È tra le 100 persone più influenti al mondo
Rosemary Nyirumbe stasera a Nembro

Quando nel 2014 il prestigioso settimanale americano Time l’ha inserita nella lista delle 100 persone più influenti del mondo, insieme a lei c’era una sola altra personalità cattolica: papa Francesco.

Suor Rosemary Nyirumbe, un tempo ostetrica, oggi educatrice alla Saint Monica School di Gulu, in Nord Uganda, è una piccola, grande luce che brilla nel buio dell’Africa, terra troppo spesso oscurata da guerre, carestie, violenza e miseria. Questa religiosa ugandese è protagonista di un miracolo conosciuto in molte parti del mondo grazie alla stampa: in una decina di anni ha accolto e riabilitato oltre 2 mila ragazze e bambine che erano state rapite, rese schiave sessuali, baby soldatesse dai ribelli dell’LRA, il Lord Resistence Army, guidato da Joseph Kony, uno dei più feroci terroristi del mondo.

Questa sera suor Rosemary porterà la sua testimonianza a Nembro su invito della cooperativa Gherim dopo essere stata una dei protagonisti del 1° Festival della Missione, tenutosi lo scorso weekend a Brescia. L’appuntamento per ascoltare suor Nyirumbe è alle ore 21 all’Auditorio Modernissimo in piazza Libertà. «Africa, la speranza è un volto di donna»: questo il titolo dell’evento a ingresso gratuito. Sarà anche l’occasione per conoscere il libro che ne racconta la vita, Rosemary Nyirumbe. Cucire la speranza. La donna che ridà dignità alle bambine soldato (Emi).

Suor Rosemary, come ha conosciuto il dramma delle bambine soldato?
«Quando sono diventata direttrice della scuola di Santa Monica a Gulu non ero sicura di essere tagliata per quel ruolo. Non conoscevo le storie che si celavano dietro le trenta fanciulle che frequentavano la nostra scuola. Fu Jewel, una delle ragazze lì ospitate, che per prima mi rivelò il suo segreto. Non mi guardava mai negli occhi e allora un giorno le chiesi perché: ero così brutta da spaventarla? Lei rise e mi disse che in realtà gli occhi le facevano male a causa di tutta la polvere da sparo che aveva dovuto sopportare nei nove anni al servizio del Lord’ s Resistance Army».
E così furono le stesse ragazze ad aprirle gli occhi…
«Dai racconti di Jewel mi si aprì un mondo di orrori subiti che mai avrei pensato di dover un giorno accogliere, ascoltare, rassicurare.
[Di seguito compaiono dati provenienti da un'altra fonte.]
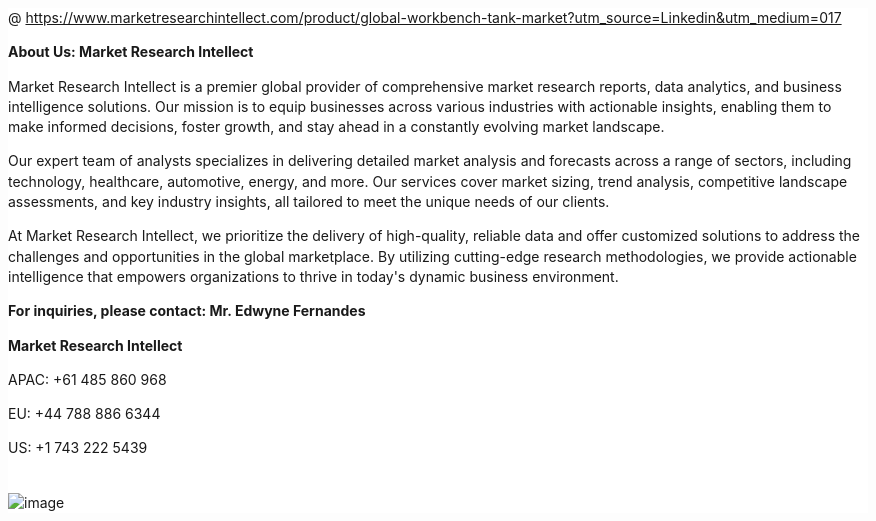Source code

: @</strong>&nbsp;<a href="https://www.marketresearchintellect.com/product/global-workbench-tank-market?utm_source=Linkedin&utm_medium=017">https://www.marketresearchintellect.com/product/global-workbench-tank-market?utm_source=Linkedin&utm_medium=017</a></span></p><p><strong>About Us: Market Research Intellect</strong></p><p>Market Research Intellect is a premier global provider of comprehensive market research reports, data analytics, and business intelligence solutions. Our mission is to equip businesses across various industries with actionable insights, enabling them to make informed decisions, foster growth, and stay ahead in a constantly evolving market landscape.</p><p>Our expert team of analysts specializes in delivering detailed market analysis and forecasts across a range of sectors, including technology, healthcare, automotive, energy, and more. Our services cover market sizing, trend analysis, competitive landscape assessments, and key industry insights, all tailored to meet the unique needs of our clients.</p><p>At Market Research Intellect, we prioritize the delivery of high-quality, reliable data and offer customized solutions to address the challenges and opportunities in the global marketplace. By utilizing cutting-edge research methodologies, we provide actionable intelligence that empowers organizations to thrive in today's dynamic business environment.</p><p><strong>For inquiries, please contact: Mr. Edwyne Fernandes</strong></p><p><strong>Market Research Intellect</strong></p><p>APAC: +61 485 860 968</p><p>EU: +44 788 886 6344</p><p>US: +1 743 222 5439</p></div><div class="article-main__content" data-test-id="publishing-text-block">&nbsp;</div>
![image](https://github.com/user-attachments/assets/052c8efd-c9d6-4f1e-ba0d-b74a6ebb3b00)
Erano state strappate dalle loro famiglie e dalla scuola, costrette ad uccidere i genitori per tagliare tutti i ponti con le loro famiglie e i loro villaggi».
E allora come ha pensato di aiutarle?
«Ho insegnato loro quello che sapevo fare: il taglio e il cucito, e il cucinare. Le ho portate con me al mercato, in mezzo alla gente che le rifiutava, perché erano state le “bambine soldato” e le “mogli” (ovviamente costrette) dei ribelli. Hanno imparato a farsi accettare, a farsi amare. Grazie alla scuola di sartoria hanno trovato lavoro. Gli orrori che sono state costrette a commettere fanno parte di un atroce passato che deve essere cancellato dalle loro vite. Queste ragazze devono credere di nuovo nel futuro, ritrovare la speranza, che fu loro strappata nel cuore della notte».
Quale è stata la storia che in questi anni l’ha più colpita?
Sharon oggi è una donna bellissima, è sposata, ha due figli. Ma in passato venne rapita per diventare una delle 60 “mogli” del capo dei ribelli, Kony. Sharon mi raccontò un giorno un fatto di una crudeltà assurda: quando arrivarono ad un fiume, i miliziani le dissero: per attraversare il fiume hai due scelte, o noi uccidiamo te o tu uccidi tua sorella, che lei portava sulle spalle. Ed è stata costretta a farlo. Solo grazie alla vicinanza, all’amore, all’accoglienza che le abbiamo dato, io e le mie consorelle, alla Saint Monica School Sharon ha potuto ricominciare letteralmente a vivere. Ed oggi porta avanti una sua attività di lavoro come sarta.
Lei ama ripetere che la fede è meglio praticarla che predicarla. Una frase che sicuramente piacerebbe molto a papa Francesco….
«Io sono convinta che la gente oggi non sia più tanto disposta ad ascoltare le nostre prediche di preti e di suore. La gente ha bisogno di sentirsi accolta, amata, ascoltata e abbracciata. Questo è quello che mi succede e mi è successo con le mie ragazze in Nord Uganda. A queste ragazze che avevano vissuto drammi terribili non potevo parlare di Dio in maniera astratta, ma dovevo far loro vedere e toccare con mano che Dio era un padre e una madre che si prende cura di tutti, in particolare di chi soffre e non ha nient’altro che la sua misericordia sui aggrapparsi. E penso che tanti anche in Occidente abbiano bisogno di questa vicinanza e di questa prossimità, più che di tante parole, che spesso sembrano vuote e lontane».